SELECTED PASSAGE:
....................

Coral reef

Marine habitats
Blue Linckia Starfish.JPG
Biodiversity of a coral reef

A coral reef is an underwater ecosystem characterized by reef-building corals. Reefs are formed of colonies of coral polyps held together by calcium carbonate. Most coral reefs are built from stony corals, whose polyps cluster in groups.

Coral belongs to the class Anthozoa in the animal phylum Cnidaria, which includes sea anemones and jellyfish. Unlike sea anemones, corals secrete hard carbonate exoskeletons that support and protect the coral. Most reefs grow best in warm, shallow, clear, sunny and agitated water.

Often called "rainforests of the sea", shallow coral reefs form some of Earth's most diverse ecosystems. They occupy less than 0.1% of the world's ocean area, about half the area of France, yet they provide a home for at least 25% of all marine species,[1][2][3][4] including fish, mollusks, worms, crustaceans, echinoderms, sponges, tunicates and other cnidarians.[5] Coral reefs flourish in ocean waters that provide few nutrients. They are most commonly found at shallow depths in tropical waters, but deep water and cold water coral reefs exist on smaller scales in other areas.

Coral reefs deliver ecosystem services for tourism, fisheries and shoreline protection. The annual global economic value of coral reefs is estimated between US$30–375 billion.[6][7] Coral reefs are fragile, partly because they are sensitive to water conditions. They are under threat from excess nutrients (nitrogen and phosphorus), rising temperatures, oceanic acidification, overfishing (e.g., from blast fishing, cyanide fishing, spearfishing on scuba), sunscreen use[8] overuse and harmful land-use practices, including runoff and seeps (e.g., from injection wells and cesspools).[9][10][11]

Formation

Most coral reefs were formed after the last glacial period when melting ice caused sea level to rise and flood continental shelves. Most coral reefs are less than 10,000 years old. As communities established themselves, the reefs grew upwards, pacing rising sea levels. Reefs that rose too slowly could become drowned, without sufficient light.[12] Coral reefs are found in the deep sea away from continental shelves, around oceanic islands and atolls. The majority of these islands are volcanic in origin. Others have tectonic origins where plate movements lifted the deep ocean floor.

In The Structure and Distribution of Coral Reefs,[13] Charles Darwin set out his theory of the formation of atoll reefs, an idea he conceived during the voyage of the Beagle. He theorized that uplift and subsidence of the Earth's crust under the oceans formed the atolls.[14] Darwin set out a sequence of three stages in atoll formation. A fringing reef forms around an extinct volcanic island as the island and ocean floor subsides. As the subsidence continues, the fringing reef becomes a barrier reef and ultimately an atoll reef.

....................

Data entries
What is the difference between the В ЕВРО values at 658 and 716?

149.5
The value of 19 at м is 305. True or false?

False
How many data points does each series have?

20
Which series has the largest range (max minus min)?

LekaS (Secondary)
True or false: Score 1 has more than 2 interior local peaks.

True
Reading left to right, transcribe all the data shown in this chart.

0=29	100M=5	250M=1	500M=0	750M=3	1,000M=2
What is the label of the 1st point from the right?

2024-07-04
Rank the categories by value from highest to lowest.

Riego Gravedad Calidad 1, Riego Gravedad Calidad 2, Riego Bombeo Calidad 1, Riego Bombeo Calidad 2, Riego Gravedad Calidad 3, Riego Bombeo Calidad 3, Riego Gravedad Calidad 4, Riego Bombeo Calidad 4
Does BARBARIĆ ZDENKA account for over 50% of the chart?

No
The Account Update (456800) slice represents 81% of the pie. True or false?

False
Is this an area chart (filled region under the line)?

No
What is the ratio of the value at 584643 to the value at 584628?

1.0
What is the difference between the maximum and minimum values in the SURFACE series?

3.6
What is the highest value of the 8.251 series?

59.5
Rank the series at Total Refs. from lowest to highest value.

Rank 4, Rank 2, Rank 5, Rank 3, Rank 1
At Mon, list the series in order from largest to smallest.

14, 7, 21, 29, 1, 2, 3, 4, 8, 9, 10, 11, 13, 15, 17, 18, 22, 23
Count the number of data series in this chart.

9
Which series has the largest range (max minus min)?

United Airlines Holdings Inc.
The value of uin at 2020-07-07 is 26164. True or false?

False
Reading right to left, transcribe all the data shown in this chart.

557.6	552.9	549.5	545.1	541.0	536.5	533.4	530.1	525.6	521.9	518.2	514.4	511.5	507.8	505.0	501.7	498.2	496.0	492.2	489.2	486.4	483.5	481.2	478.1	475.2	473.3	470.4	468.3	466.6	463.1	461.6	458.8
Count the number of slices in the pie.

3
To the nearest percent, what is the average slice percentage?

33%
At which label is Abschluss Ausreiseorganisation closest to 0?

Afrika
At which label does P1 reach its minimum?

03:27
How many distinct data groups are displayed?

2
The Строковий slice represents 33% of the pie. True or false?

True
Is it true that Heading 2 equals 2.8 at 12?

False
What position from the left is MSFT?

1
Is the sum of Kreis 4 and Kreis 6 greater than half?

....................

PROBLEM:
In the coral reef text, what proportion of the world's ocean area do coral reefs occupy?

ANSWER BELOW:
Less than 0.1%, about half the area of France.